As for other software, embedded system designers use compilers, assemblers, and debuggers to develop embedded system software. However, they may also use some more specific tools:

• In circuit debuggers or emulators (see next section).

• Utilities to add a checksum or CRC to a program, so the embedded system can check if the program is valid.

• For systems using digital signal processing, developers may use a math workbench such as Scilab / Scicos, MATLAB / Simulink, EICASLAB, MathCad, or Mathematica to simulate the mathematics.
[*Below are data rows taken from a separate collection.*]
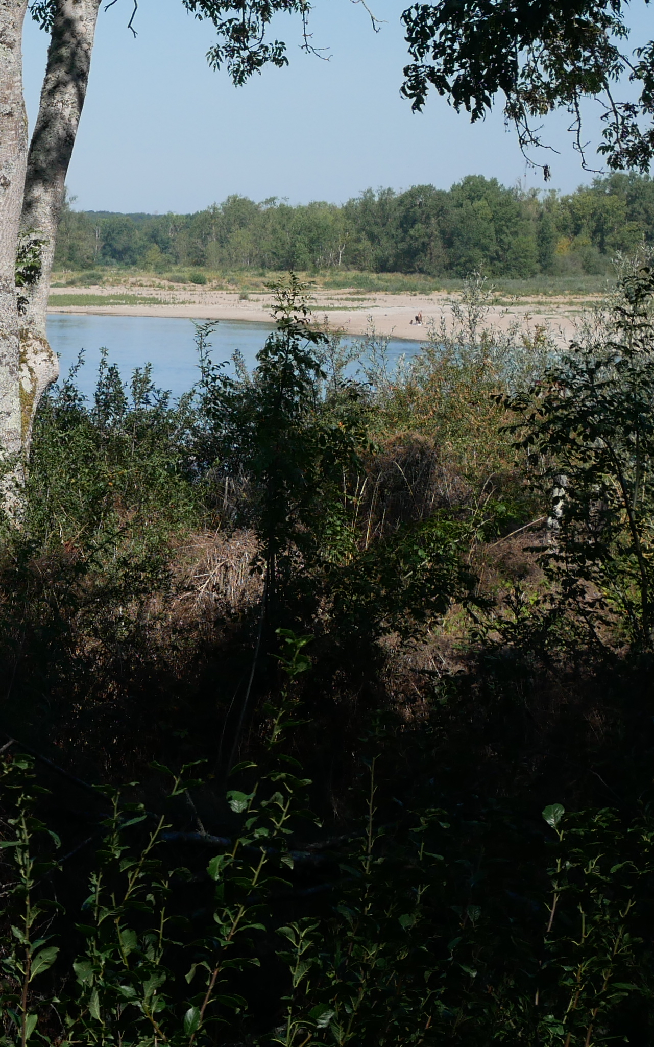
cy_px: 273
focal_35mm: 152
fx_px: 4335
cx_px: -396
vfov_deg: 13.7
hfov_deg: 8.4
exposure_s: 1/800
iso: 200
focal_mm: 32
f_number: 6.3
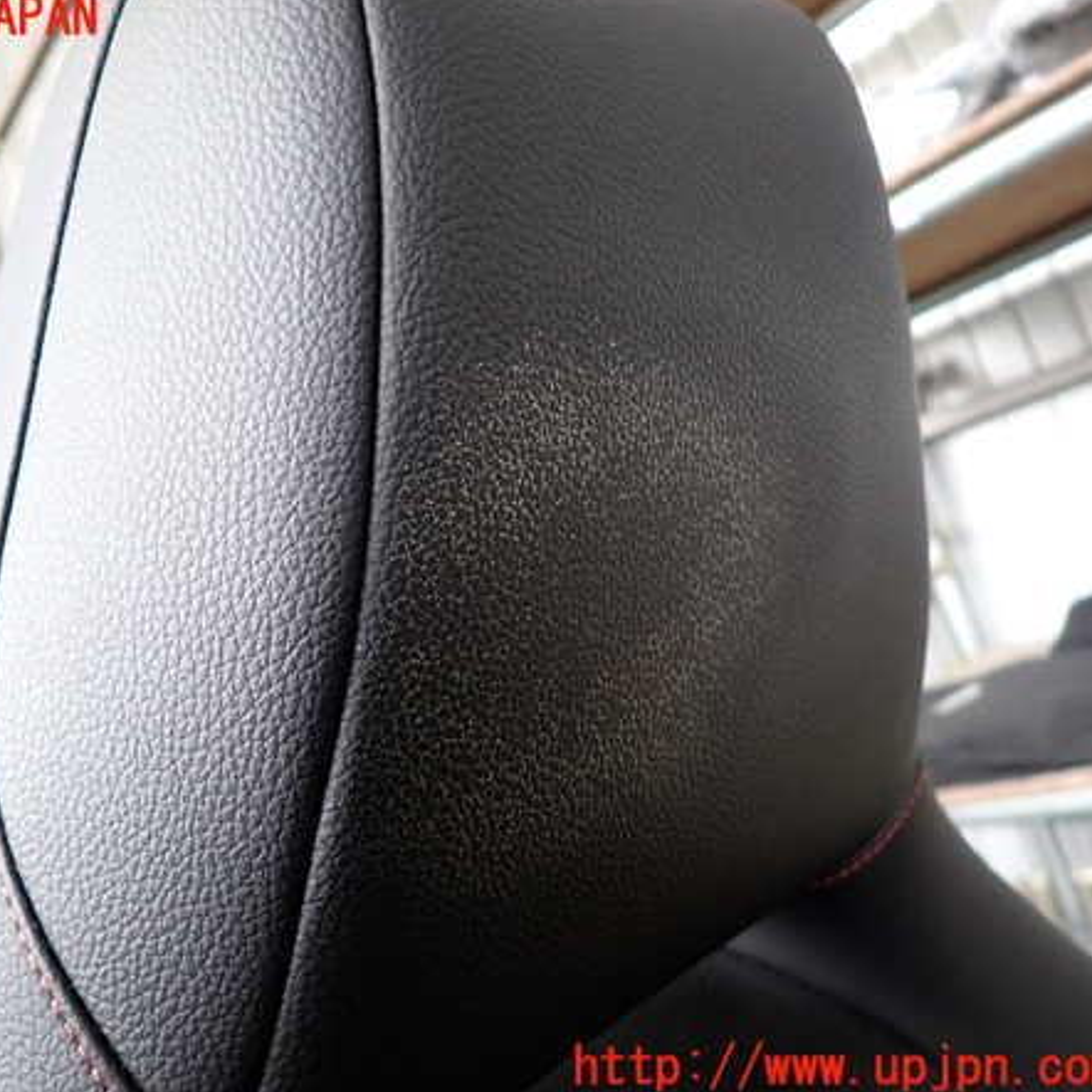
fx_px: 1071
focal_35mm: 30
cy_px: 544
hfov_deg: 53.3
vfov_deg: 54.0
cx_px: 390
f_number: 2
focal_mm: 4.5
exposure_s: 1/60
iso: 200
They might also use libraries for both the host and target which eliminates developing DSP routines as done in DSPnano RTOS and Unison Operating System.

• Custom compilers and linkers may be used to improve optimisation for the particular hardware.

• An embedded system may have its own special language or design tool, or add enhancements to an existing language such as Forth or Basic.

• Another alternative is to add a Real-time operating system or Embedded operating system, which may have DSP capabilities like DSPnano RTOS.

Software tools can come from several sources:

• Software companies that specialize in the embedded market

• Ported from the GNU software development tools

• Sometimes, development tools for a personal computer can be used if the embedded processor is a close relative to a common PC processor

As the complexity of embedded systems grows, higher level tools and operating systems are migrating into machinery where it makes sense. For example, cellphones, personal digital assistants and other consumer computers often need significant software that is purchased or provided by a person other than the manufacturer of the electronics. In these systems, an open programming environment such as Linux, NetBSD, OSGi or Embedded Java is required so that the third-party software provider can sell to a large market.